毎年7月は夏の芥川賞、直木賞の発表時期です。文芸創作学科では、一昨年の冬から、芥川賞の候補作を読み意見を交換する合評会が開催されています。
春セメスターも終わりが見えてきた7月上旬の夕方、今回で4回目となる合評会が行われました。
今回の芥川賞候補作は、仁科斂さんの「丹心」、村司侑さんの「ソリティアおじさんがいた頃」、小砂川チトさんの「ゾンビ回収婦」、鈴木涼美さんの「悪い血」、八木詠美さんの「アンチ・グッドモーニング」の5作。
合評会参加者は学生2名と倉数先生、青山先生の4名でしたが、いつにもまして率直な意見が飛び交い、たっぷり2時間半、それぞれの作品について語らいました。

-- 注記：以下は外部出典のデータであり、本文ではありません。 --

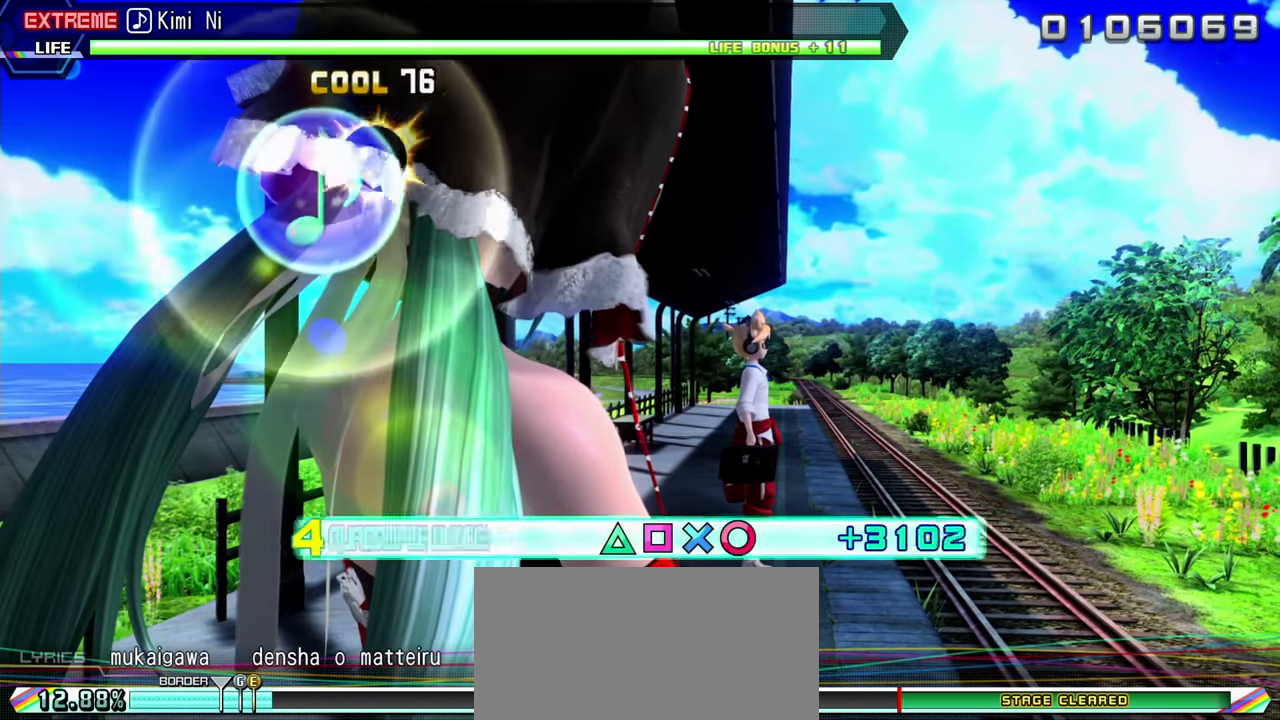
{"buttons": ["R2"], "events": [[150, "R2", "down"], [267, "SQUARE", "up"], [483, "L2", "up"]]}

5作の作風はまったく異なりますが、今回は「労働」にフォーカスした小説が多いということも話題になりました。
初回の合評会から参加する4年次生の永谷さんに、会の感想やご自身の変化についてお話を伺ってみました。
「普段関わることが少ない他学年の人と同じ話題で話すのは、いつも不思議で楽しい思っています。また、先生方が普段どういう着眼点で小説を読んでいるのかを知れるのは面白いです。今回で3回目の参加になりますが、過去の受賞作の雰囲気やデータと比較して話ができるようになったと思います。また、今まで知らなかった作者の作品が毎回必ずあるのですが、その中で好みの作品が見つかると嬉しいです」

今回、もっとも参加者の人気を集め、受賞の可能性が高いのではと予想された作品は、小砂川チトさんの「ゾンビ回収婦」。ほかの作品の評価はばらけましたが、村司侑さんの「ソリティアおじさんがいた頃」にも好感が寄せられました。
そして15日に発表された受賞作は……予想的中、小砂川チトさんの「ゾンビ回収婦」でした!
芥川賞・直木賞の選考は年に2回、次の受賞者が決まるのは来年の1月になります。次回はどんな作品に出会えるか、引き続き楽しみですね。